# EXERCISE DIRECTIONS:
In your copy, include every record exactly and no pictures.

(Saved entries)
++++
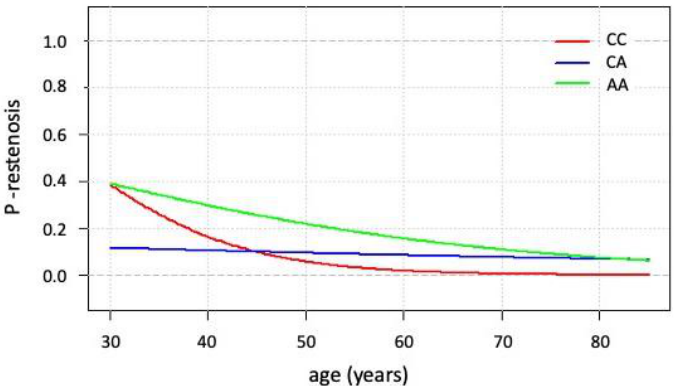
Figure 1. Logistic regression modeling estimating the presence of restenosis (dependent variable) for individual genotypes and ages (independent variables). A more detailed explanation can be found in the text.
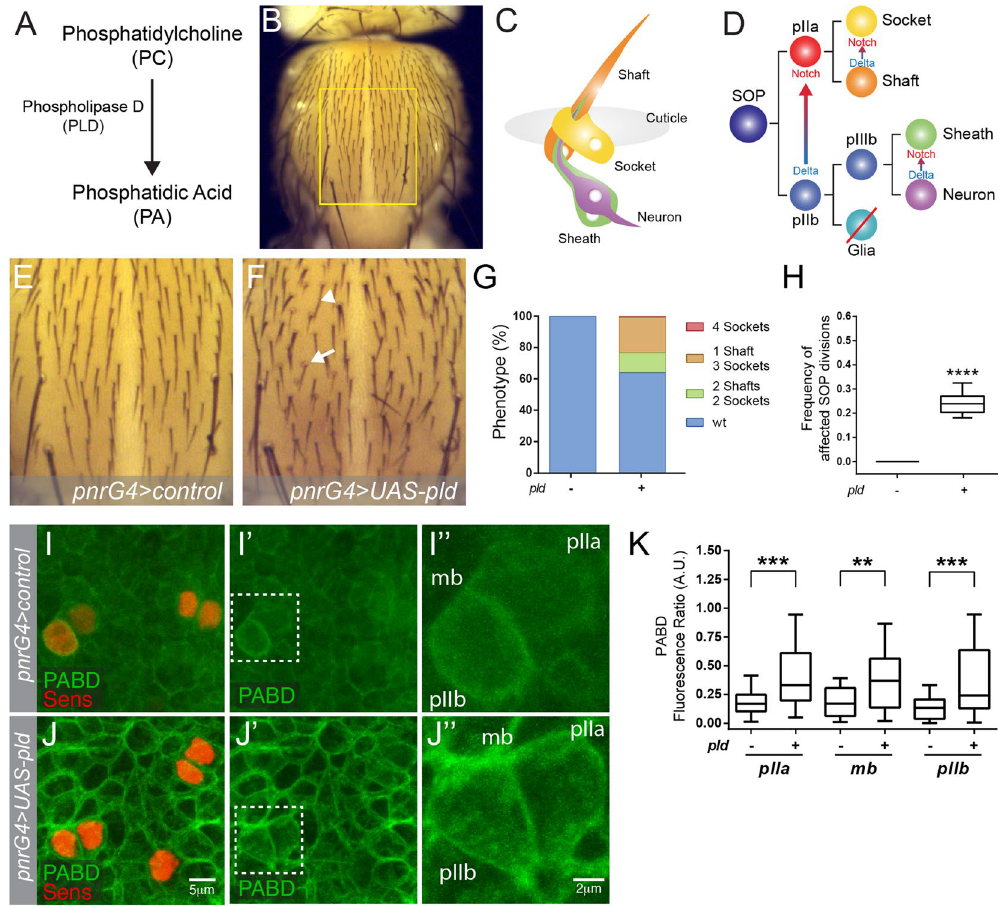
Figure 1. PLD-PA affects the cell-fates decisions during Sensory Organ development. ( A ) PLD uses PC as a substrate to generate PA. ( B ) Dorsal view of an adult fly thorax, yellow rectangle indicates the analyzed area. ( C ) The sensory organ (SO) is a mechanoreceptor composed of four cells. ( D ) Notch mediates binary cell- fate decisions of the SOP lineage. ( E ) Higher magnification of the analyzed area of a control fly. ( F ) Notum of a fly overexpressing PLD (PLD-GOF). The arrowhead indicates a SO with 2 shafts and 2 sockets. The arrow indicates a SO with 1sheath and 3socket. ( G ) Distribution of the 4 observable phenotypes in pnrG4 > pld notum. ( H ) Quantification of the frequency of divisions affected by the gain function of Notch (n = 10, p < 0.0001). ( I , J ″ ) Confocal projection of notum epithelium stained with senseless (red) and PABD-GFP (green). ( I ″ , J ″ ) Magnification of a dividing SOP, specifying each cell and the midbody. ( K ) Quantification of fluorescence ratio in both conditions (n = 23, ** p < 0.01, *** p < 0.001). The scale represents 5 µm ( I – I ′ , J – J ″ ) and 2 µm ( I ″ , J ″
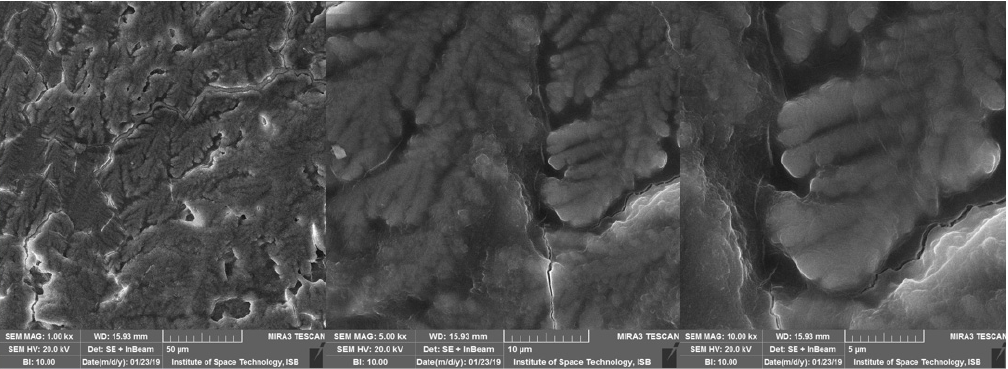
Figure 5. Scanning electron microscopy images of CUI-P1 EPS molecules at 1.00 k×, 5.00 k× and 10.0 k×.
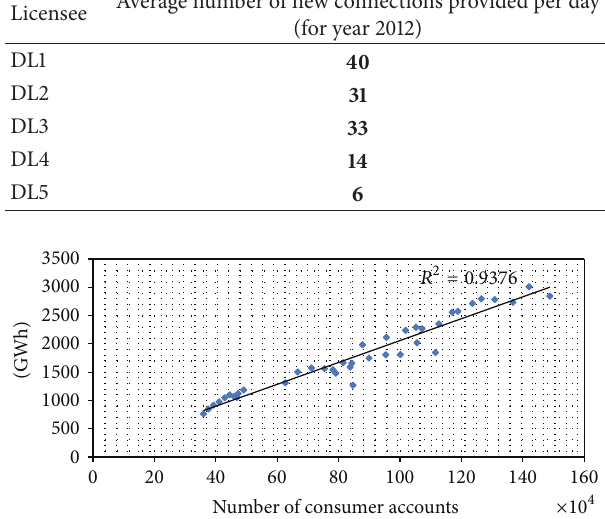
Figure 1: Energy delivered versus the number of consumers.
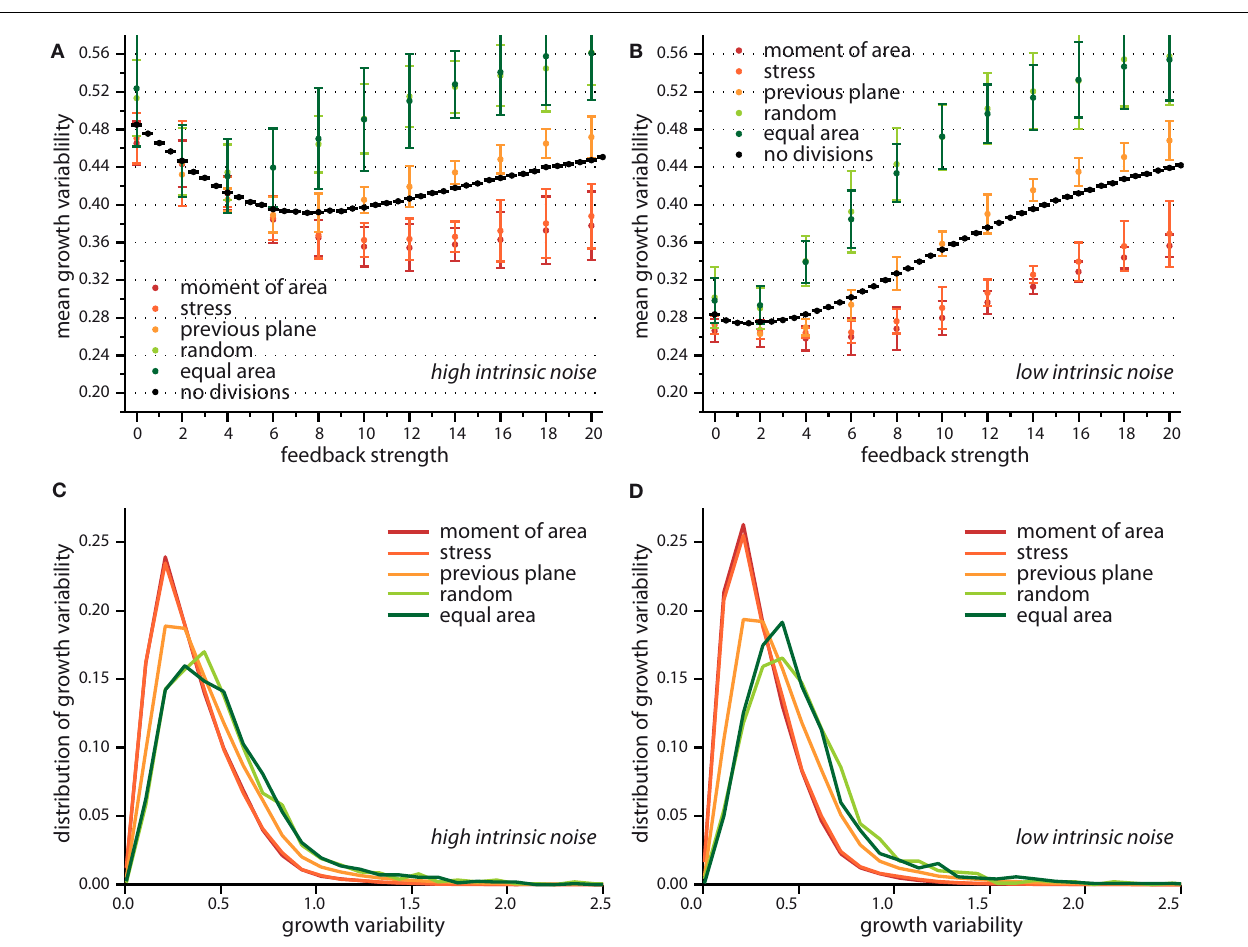
no cell divisions. Cell divisions with high noise on the other hand, where cells divide along a random direction, or randomly but ensuring equal areas counteract the effect of stress feedback yielding higher growth variability.The case where the cell division plane is perpendicular to the previous divisions plane interpolated between those two limiting cases. Distribution of growth variability is significantly broader at high noise, however differences between cell division modes are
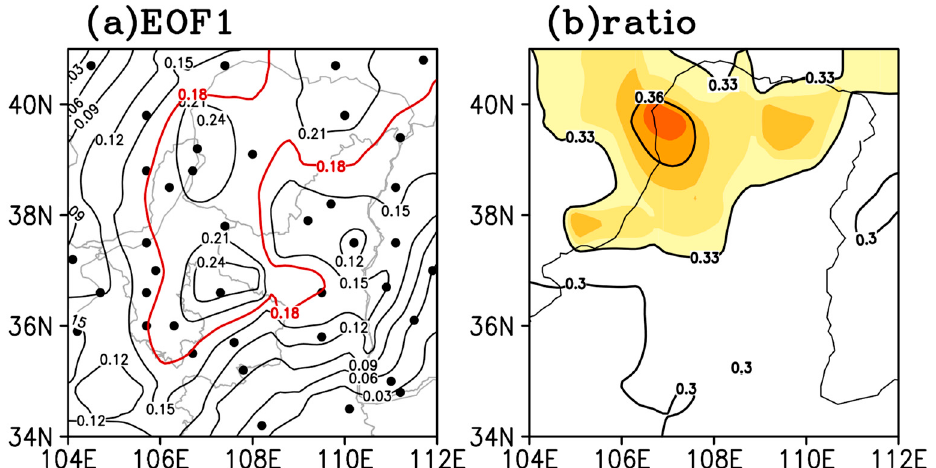
Figure 3. ( a ) The first EOF mode of the station-based extreme precipitation days (explaining 18.8% of the total variance); the black dots indicate the spatial distribution of the selected stations over the YRLV. The region enclosed by a red solid line is the key region used to define the REP over the YRLV. ( b ) The ratio of summer extreme precipitation to total summer precipitation over the YRLV; the shaded region denotes that the ratio exceeds 0.33 (33%).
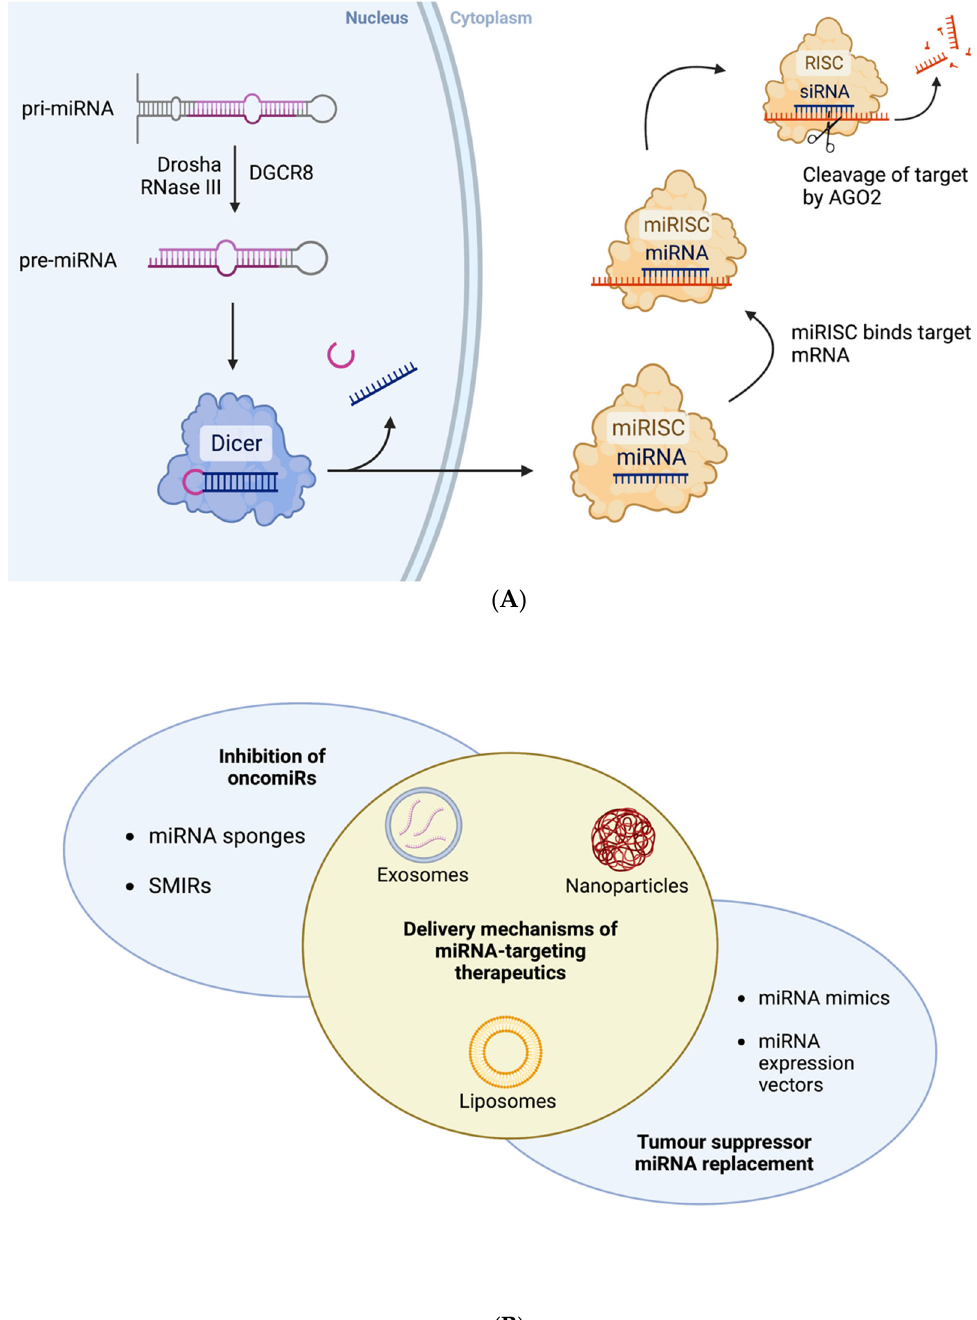
Figure 1. ( A ) Schematic of normal biogenesis and function of miRNAs. ( B ) Summary of miRNA-based therapeutic strategies and mechanisms of delivery to cells. Created with BioRender.com.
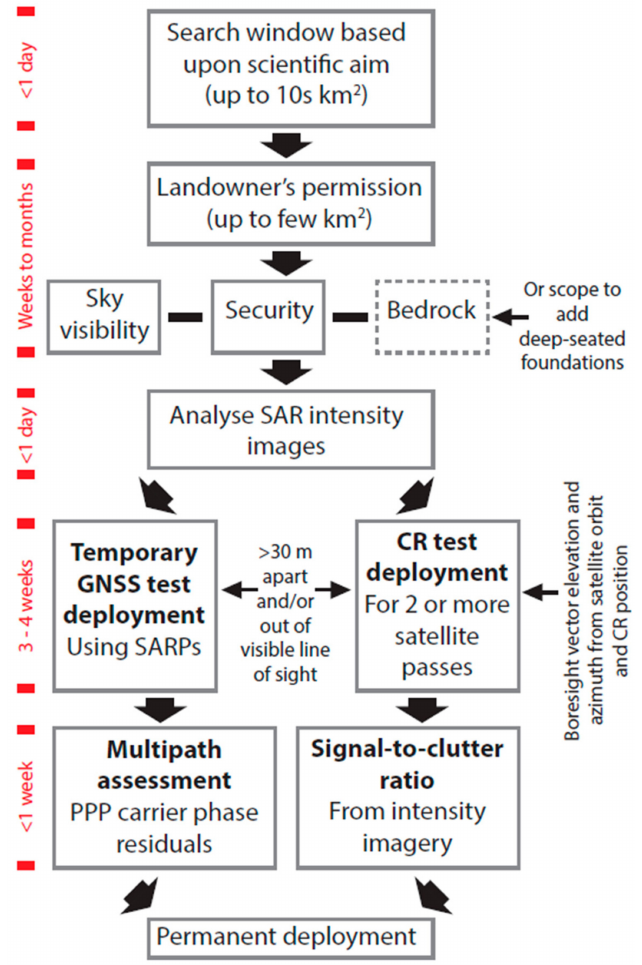
Figure 8. Flowchart of the recommended procedures for determining suitable sites for co-located cGNSS and corner reflectors (CRs) for integrated operational monitoring of vertical land motion (VLM). The time line provides a guide as to the time that should be allowed for each step, assuming that the user has access to, and experience with, the SAR and cGNSS data and processing tools. SARPs—standards and recommended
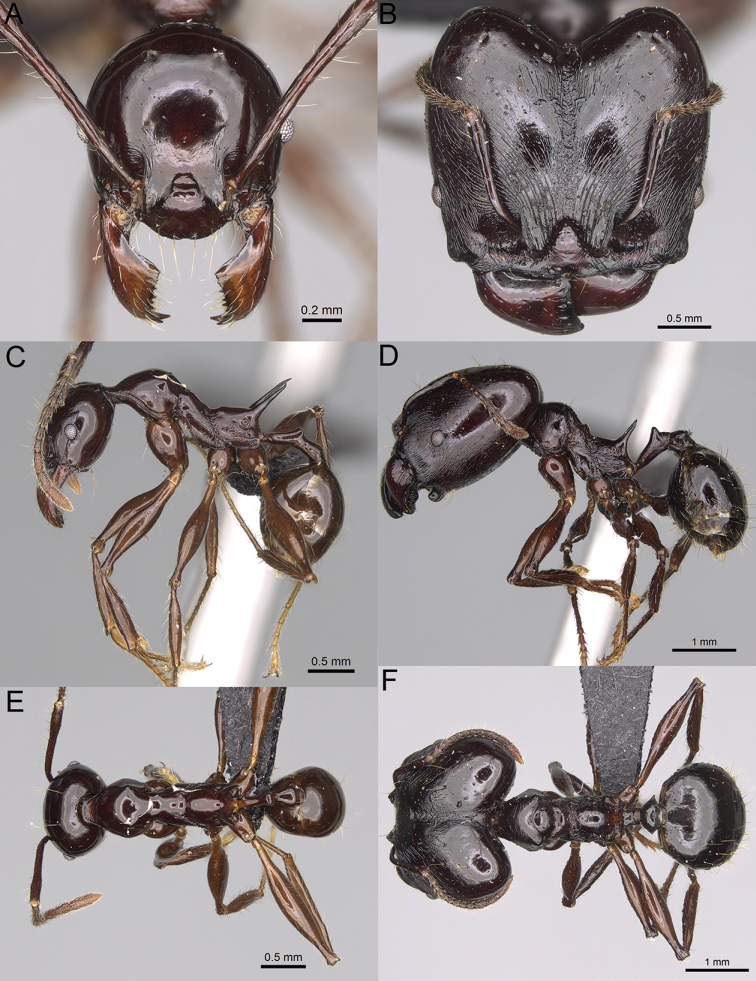
Pheidole
longispinosa Forel, full-face view (A), profile (C), and dorsal view (E) of minor worker (CASENT0451282) and full-face view (B), profile (D), and dorsal view (F) of major worker (CASENT0451284).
++++
# SOLVED PROBLEM:
Figure 1. Logistic regression modeling estimating the presence of restenosis (dependent variable) for individual genotypes and ages (independent variables). A more detailed explanation can be found in the text.
Figure 1. PLD-PA affects the cell-fates decisions during Sensory Organ development. ( A ) PLD uses PC as a substrate to generate PA. ( B ) Dorsal view of an adult fly thorax, yellow rectangle indicates the analyzed area. ( C ) The sensory organ (SO) is a mechanoreceptor composed of four cells. ( D ) Notch mediates binary cell- fate decisions of the SOP lineage. ( E ) Higher magnification of the analyzed area of a control fly. ( F ) Notum of a fly overexpressing PLD (PLD-GOF). The arrowhead indicates a SO with 2 shafts and 2 sockets. The arrow indicates a SO with 1sheath and 3socket. ( G ) Distribution of the 4 observable phenotypes in pnrG4 > pld notum. ( H ) Quantification of the frequency of divisions affected by the gain function of Notch (n = 10, p < 0.0001). ( I , J ″ ) Confocal projection of notum epithelium stained with senseless (red) and PABD-GFP (green). ( I ″ , J ″ ) Magnification of a dividing SOP, specifying each cell and the midbody. ( K ) Quantification of fluorescence ratio in both conditions (n = 23, ** p < 0.01, *** p < 0.001). The scale represents 5 µm ( I – I ′ , J – J ″ ) and 2 µm ( I ″ , J ″
Figure 5. Scanning electron microscopy images of CUI-P1 EPS molecules at 1.00 k×, 5.00 k× and 10.0 k×.
Figure 1: Energy delivered versus the number of consumers.
no cell divisions. Cell divisions with high noise on the other hand, where cells divide along a random direction, or randomly but ensuring equal areas counteract the effect of stress feedback yielding higher growth variability.The case where the cell division plane is perpendicular to the previous divisions plane interpolated between those two limiting cases. Distribution of growth variability is significantly broader at high noise, however differences between cell division modes are
Figure 3. ( a ) The first EOF mode of the station-based extreme precipitation days (explaining 18.8% of the total variance); the black dots indicate the spatial distribution of the selected stations over the YRLV. The region enclosed by a red solid line is the key region used to define the REP over the YRLV. ( b ) The ratio of summer extreme precipitation to total summer precipitation over the YRLV; the shaded region denotes that the ratio exceeds 0.33 (33%).
Figure 1. ( A ) Schematic of normal biogenesis and function of miRNAs. ( B ) Summary of miRNA-based therapeutic strategies and mechanisms of delivery to cells. Created with BioRender.com.
Figure 8. Flowchart of the recommended procedures for determining suitable sites for co-located cGNSS and corner reflectors (CRs) for integrated operational monitoring of vertical land motion (VLM). The time line provides a guide as to the time that should be allowed for each step, assuming that the user has access to, and experience with, the SAR and cGNSS data and processing tools. SARPs—standards and recommended
Pheidole
longispinosa Forel, full-face view (A), profile (C), and dorsal view (E) of minor worker (CASENT0451282) and full-face view (B), profile (D), and dorsal view (F) of major worker (CASENT0451284).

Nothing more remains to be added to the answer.